* **Übungstext**
_ _ _ _ _

Was wäre deiner Meinung nach eine gute Lösung?

Ethereum ist nicht das erste System im Internet mit vielen verschiedenen Stakeholdern. Es gibt Gremien wie das IETF, die Internet Engineering Task Force, die dezentral aufgestellt sind und immer wieder entscheiden, wie Internetprotokolle in der Zukunft aussehen sollen und die für solche Zwecke Governance-Systeme erfunden haben. Da gibt es viel, was man sich abschauen kann.

Also was ist nun eine gute Lösung? Braucht man ein Gremium?

Es geht darum, wie man mit verschiedenen Meinungen umgeht und einen Weg findet, valide und konstruktive Kritik umzusetzen. Eine einfache Mehrheitswahl ist bei der Governance von technisch komplexen Systemen nicht unbedingt die beste Art, darüber zu entscheiden, wie sich das System weiterentwickeln soll. Es kann sinnvoller sein, zu versuchen, einen Punkt zu erreichen, wo niemand eine bestimmte Lösung ablehnt. Die IETF nennt das „rough consensus“.

Parity-Gründerin Jutta Steiner

Weißt du bereits, wie es mit dem eingefrorenen Ether weitergeht?

_ _ _ _ _

* **Was zu tun ist**
1. Wofür steht die Abkürzung IETF laut Übungstext?
2. Erkläre anhand des Übungstexts, warum man sich bei der IETF etwas abschauen kann.
3. Gib bitte den Abschnitt des Übungstexts von „Es geht darum, wie“ bis „eingefrorenen Ether weitergeht?“ wortgetreu wieder.
Für die Aufgaben zum Übungstext spielen die Zeilen keine Rolle.

_ _ _ _ _

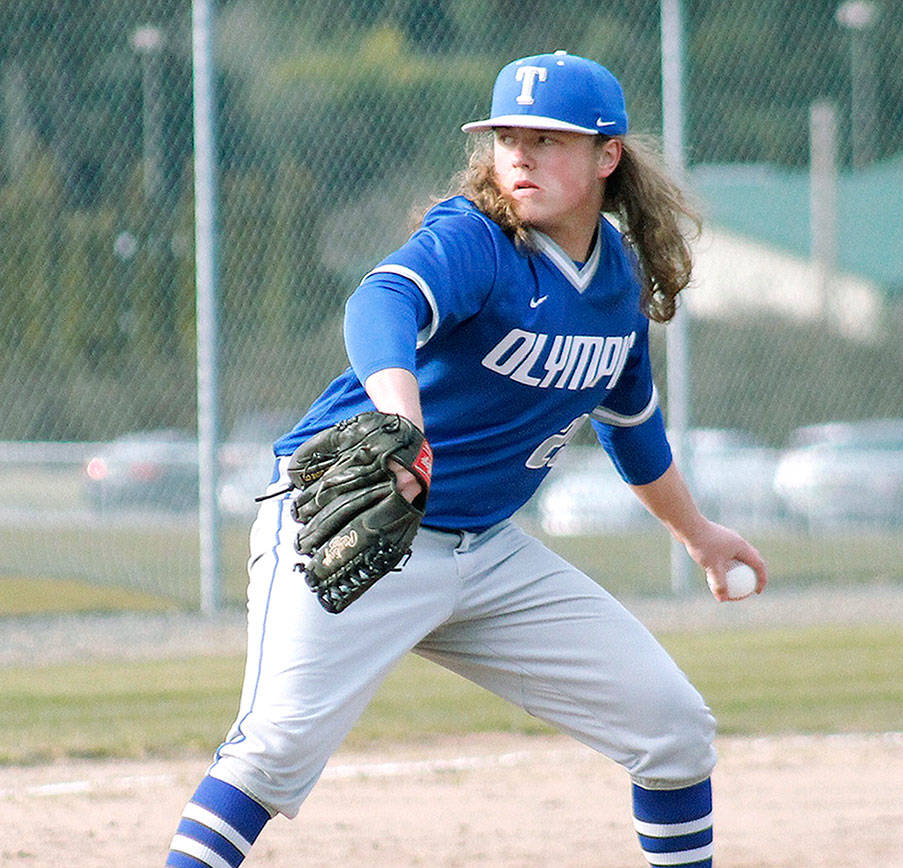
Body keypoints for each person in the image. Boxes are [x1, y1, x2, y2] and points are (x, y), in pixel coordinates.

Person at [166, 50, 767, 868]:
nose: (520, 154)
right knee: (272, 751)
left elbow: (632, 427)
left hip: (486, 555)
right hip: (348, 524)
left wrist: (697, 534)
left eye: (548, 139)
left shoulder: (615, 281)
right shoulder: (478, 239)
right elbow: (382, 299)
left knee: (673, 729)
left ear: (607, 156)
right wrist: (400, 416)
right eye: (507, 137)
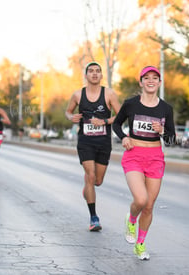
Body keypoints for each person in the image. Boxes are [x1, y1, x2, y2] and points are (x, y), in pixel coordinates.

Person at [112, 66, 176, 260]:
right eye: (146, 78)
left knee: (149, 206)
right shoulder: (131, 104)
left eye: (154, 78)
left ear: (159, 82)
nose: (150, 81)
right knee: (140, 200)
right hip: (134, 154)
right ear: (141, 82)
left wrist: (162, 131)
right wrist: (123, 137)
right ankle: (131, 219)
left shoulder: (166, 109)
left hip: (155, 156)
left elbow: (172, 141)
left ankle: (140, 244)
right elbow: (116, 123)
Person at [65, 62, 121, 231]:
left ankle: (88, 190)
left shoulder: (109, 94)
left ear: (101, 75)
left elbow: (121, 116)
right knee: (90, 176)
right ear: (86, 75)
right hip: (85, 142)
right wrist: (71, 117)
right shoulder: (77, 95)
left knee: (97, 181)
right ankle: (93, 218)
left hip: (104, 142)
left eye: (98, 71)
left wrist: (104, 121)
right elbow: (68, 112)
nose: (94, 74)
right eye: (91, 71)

_ _ _ _ _

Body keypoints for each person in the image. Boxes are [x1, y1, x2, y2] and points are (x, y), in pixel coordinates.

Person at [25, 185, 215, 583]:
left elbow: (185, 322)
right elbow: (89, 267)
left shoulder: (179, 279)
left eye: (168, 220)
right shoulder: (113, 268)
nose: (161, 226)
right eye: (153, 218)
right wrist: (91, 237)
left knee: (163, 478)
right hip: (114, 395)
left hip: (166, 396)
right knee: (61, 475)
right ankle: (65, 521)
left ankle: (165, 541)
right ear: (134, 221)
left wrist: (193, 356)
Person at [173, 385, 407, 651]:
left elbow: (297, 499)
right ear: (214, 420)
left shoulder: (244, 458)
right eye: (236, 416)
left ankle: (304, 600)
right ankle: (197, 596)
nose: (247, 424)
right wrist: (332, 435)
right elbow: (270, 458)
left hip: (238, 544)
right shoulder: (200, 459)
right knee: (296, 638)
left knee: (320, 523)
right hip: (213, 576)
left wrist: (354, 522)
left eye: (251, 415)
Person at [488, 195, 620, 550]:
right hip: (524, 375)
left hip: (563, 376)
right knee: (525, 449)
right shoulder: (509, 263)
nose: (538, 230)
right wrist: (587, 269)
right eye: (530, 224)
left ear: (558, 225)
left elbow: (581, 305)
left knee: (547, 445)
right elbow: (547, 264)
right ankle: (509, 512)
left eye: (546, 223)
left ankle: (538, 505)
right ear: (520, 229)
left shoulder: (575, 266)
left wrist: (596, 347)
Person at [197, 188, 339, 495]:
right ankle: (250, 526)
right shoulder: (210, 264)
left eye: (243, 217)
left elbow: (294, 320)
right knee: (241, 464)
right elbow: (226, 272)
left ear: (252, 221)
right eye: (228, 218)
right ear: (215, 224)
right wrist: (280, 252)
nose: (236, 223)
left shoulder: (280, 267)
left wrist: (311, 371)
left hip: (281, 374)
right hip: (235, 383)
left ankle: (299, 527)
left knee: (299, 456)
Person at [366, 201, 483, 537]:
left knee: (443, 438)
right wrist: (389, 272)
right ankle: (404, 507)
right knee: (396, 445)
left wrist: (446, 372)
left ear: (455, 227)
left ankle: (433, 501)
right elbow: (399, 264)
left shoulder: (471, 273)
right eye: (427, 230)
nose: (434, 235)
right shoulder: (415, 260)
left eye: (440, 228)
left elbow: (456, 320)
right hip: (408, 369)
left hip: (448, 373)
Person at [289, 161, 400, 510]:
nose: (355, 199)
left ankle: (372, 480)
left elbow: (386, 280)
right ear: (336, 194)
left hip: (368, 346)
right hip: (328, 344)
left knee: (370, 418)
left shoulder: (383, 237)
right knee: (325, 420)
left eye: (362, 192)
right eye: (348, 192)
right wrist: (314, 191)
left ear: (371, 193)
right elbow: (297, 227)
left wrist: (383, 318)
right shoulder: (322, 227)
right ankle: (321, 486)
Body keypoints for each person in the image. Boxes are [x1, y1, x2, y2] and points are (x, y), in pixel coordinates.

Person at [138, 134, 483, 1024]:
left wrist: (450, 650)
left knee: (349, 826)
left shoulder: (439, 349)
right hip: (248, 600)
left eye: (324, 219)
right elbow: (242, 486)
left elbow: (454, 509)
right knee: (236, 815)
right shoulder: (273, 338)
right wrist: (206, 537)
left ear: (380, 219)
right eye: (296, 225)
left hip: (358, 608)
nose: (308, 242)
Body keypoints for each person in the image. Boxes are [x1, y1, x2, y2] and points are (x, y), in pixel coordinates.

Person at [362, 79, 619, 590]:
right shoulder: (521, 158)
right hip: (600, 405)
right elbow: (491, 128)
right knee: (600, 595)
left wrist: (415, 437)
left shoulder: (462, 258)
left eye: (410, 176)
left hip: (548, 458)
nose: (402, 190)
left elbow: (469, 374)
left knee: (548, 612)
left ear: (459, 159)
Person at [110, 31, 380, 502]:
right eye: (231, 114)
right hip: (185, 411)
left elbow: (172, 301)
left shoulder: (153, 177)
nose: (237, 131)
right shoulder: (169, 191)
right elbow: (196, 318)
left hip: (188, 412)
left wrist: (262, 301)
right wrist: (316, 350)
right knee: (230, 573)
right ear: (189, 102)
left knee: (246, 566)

_ _ _ _ _

* **Antworten**
1. Für Internet Engineering Task Force.

2. Wie Ethereum hat auch das Internet viele verschiedene Stakeholder. Die IETF ist dezentral aufgestellt, entscheidet immer wieder, wie Internetprotokolle in Zukunft aussehen sollen, und hat für solche Zwecke Governance-Systeme erfunden.

3.
Es geht darum, wie man mit verschiedenen Meinungen umgeht und einen Weg findet, valide und konstruktive Kritik umzusetzen. Eine einfache Mehrheitswahl ist bei der Governance von technisch komplexen Systemen nicht unbedingt die beste Art, darüber zu entscheiden, wie sich das System weiterentwickeln soll. Es kann sinnvoller sein, zu versuchen, einen Punkt zu erreichen, wo niemand eine bestimmte Lösung ablehnt. Die IETF nennt das „rough consensus“.

Parity-Gründerin Jutta Steiner

Weißt du bereits, wie es mit dem eingefrorenen Ether weitergeht?